Des exemples concrets pour ne pas suréclairer ni sous-éclairer
Pour éviter les calculs abstraits, je préfère raisonner par cas de figure. Cela permet de voir immédiatement si votre projet manque de puissance, ou au contraire s’il risque de devenir trop agressif à l’usage.
| Configuration | Surface | Base générale | Zone miroir | Ordre de grandeur total |
|---|---|---|---|---|
| Petite salle d’eau compacte | 4 m² | 1 000 à 1 200 lm | 800 à 1 000 lm | 1 800 à 2 200 lm |
| Salle de bain familiale standard | 6 m² | 1 500 à 1 800 lm | 1 000 à 1 500 lm | 2 500 à 3 300 lm |
| Grande salle de bain avec double vasque | 9 m² | 2 250 à 2 700 lm | 1 500 à 2 000 lm | 4 000 à 4 700 lm |
| Salle de bain sans fenêtre et murs sombres | 6 à 8 m² | Ajouter 15 à 20 % de marge | Éclairage miroir renforcé recommandé | Dépend de la répartition des sources |
Ce tableau montre un point important: il vaut souvent mieux répartir 2 ou 3 sources moyennes qu’installer une seule source très puissante au plafond. Deux spots de 750 lumens bien placés donnent souvent une sensation plus homogène qu’un plafonnier de 1 500 lumens mal orienté. Dans une pièce étroite, cette différence se voit immédiatement.
Les erreurs qui donnent une salle de bain trop sombre ou trop dure
Je vois très souvent les mêmes maladresses, et elles sont faciles à éviter si on les repère tôt. La première consiste à se fier uniquement aux watts. La deuxième est de concentrer toute la lumière au plafond en pensant que cela suffira à tout faire. En pratique, le visage et les gestes précis réclament autre chose.
- Choisir une ampoule selon sa consommation plutôt que selon ses lumens.
- Installer un seul point lumineux central pour toute la pièce.
- Utiliser une lumière trop chaude partout, ce qui fatigue le rendu du miroir.
- Placer l’éclairage du miroir uniquement au-dessus, avec des ombres sous les yeux et le menton.
- Ignorer l’humidité alors que la douche ou la baignoire sont très proches.
- Sous-estimer l’effet des murs sombres, du plafond haut ou des surfaces mates.
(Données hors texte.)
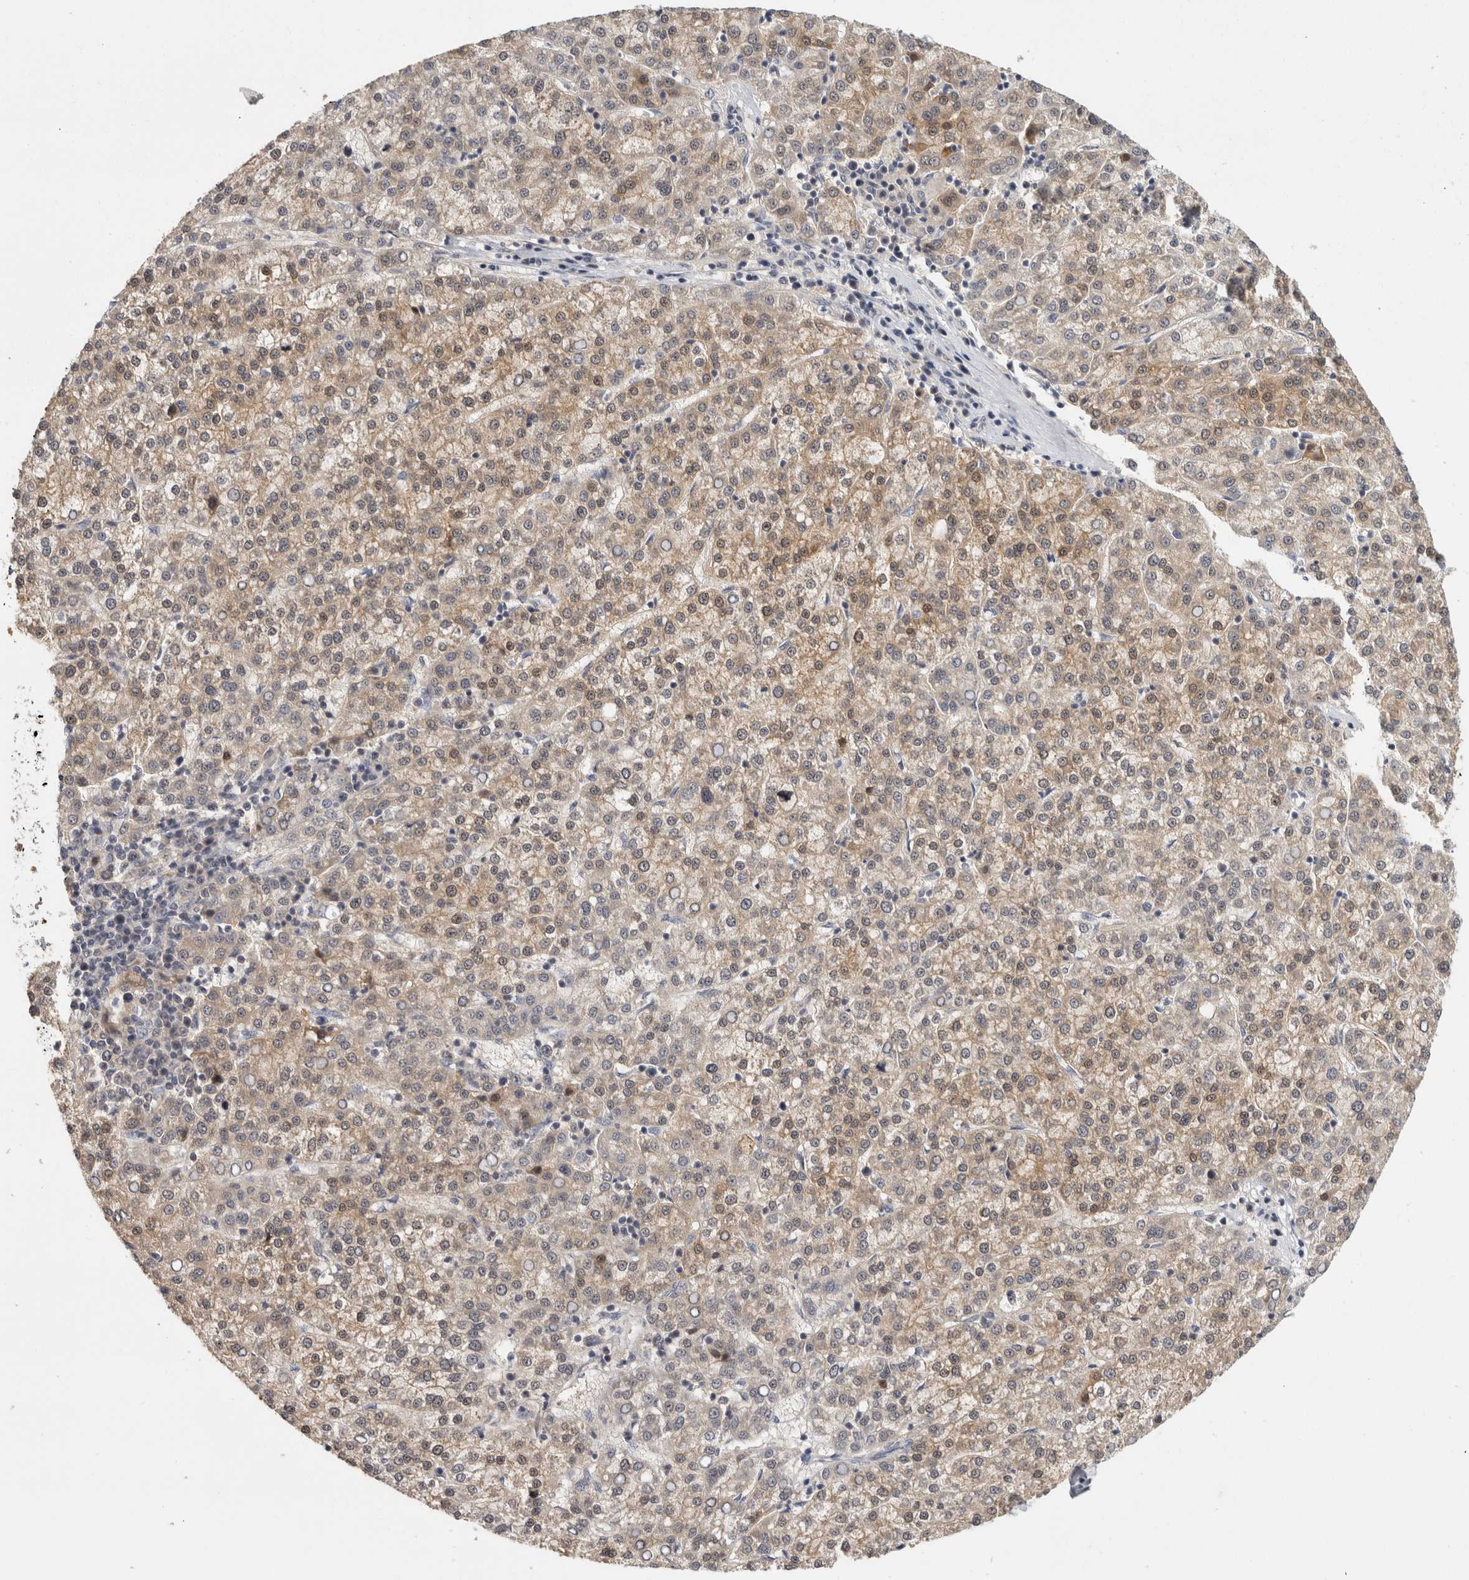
{"staining": {"intensity": "moderate", "quantity": "25%-75%", "location": "cytoplasmic/membranous"}, "tissue": "liver cancer", "cell_type": "Tumor cells", "image_type": "cancer", "snomed": [{"axis": "morphology", "description": "Carcinoma, Hepatocellular, NOS"}, {"axis": "topography", "description": "Liver"}], "caption": "The histopathology image shows staining of liver cancer (hepatocellular carcinoma), revealing moderate cytoplasmic/membranous protein staining (brown color) within tumor cells.", "gene": "ACAT2", "patient": {"sex": "female", "age": 58}}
Il faut aussi tenir compte du contexte. Dans une salle de bain sans fenêtre, je préfère un blanc neutre bien réparti plutôt qu’une lumière chaude trop faible. À l’inverse, dans une pièce très blanche et très réfléchissante, un excès de lumens peut vite devenir fatigant. Le bon réglage n’est pas universel, il dépend de la pièce réelle.
Si vous refaites l’électricité, gardez en tête les volumes de sécurité d’une salle de bain et le bon indice de protection pour chaque zone. C’est souvent ce détail, plus que la puissance brute, qui fait la différence entre une installation rassurante et une installation à corriger plus tard. À ce stade, il reste à transformer ces repères en choix simple et durable.
Le réglage que je retiens pour une salle de bain confortable au quotidien
- 250 lux comme base confortable pour l’éclairage général.
- 500 à 700 lux au niveau du miroir si la pièce sert à des gestes précis.
- 3 500 à 4 000 K pour une lumière nette, avec possibilité de descendre vers 2 700 à 3 300 K si vous cherchez plus de douceur.
- IP44 dans les zones exposées aux éclaboussures, et IP65 près des points d’eau.
- Une petite marge de puissance si les murs sont sombres, si le plafond est haut ou si la pièce est sans fenêtre.
Si je devais résumer la méthode en une seule phrase, je dirais ceci: partez de la surface, multipliez par 250 pour la base, ajoutez un vrai éclairage de miroir et choisissez une ampoule LED adaptée à l’humidité. Dans la plupart des projets, c’est ce trio qui transforme une salle d’eau simplement éclairée en salle de bain vraiment confortable.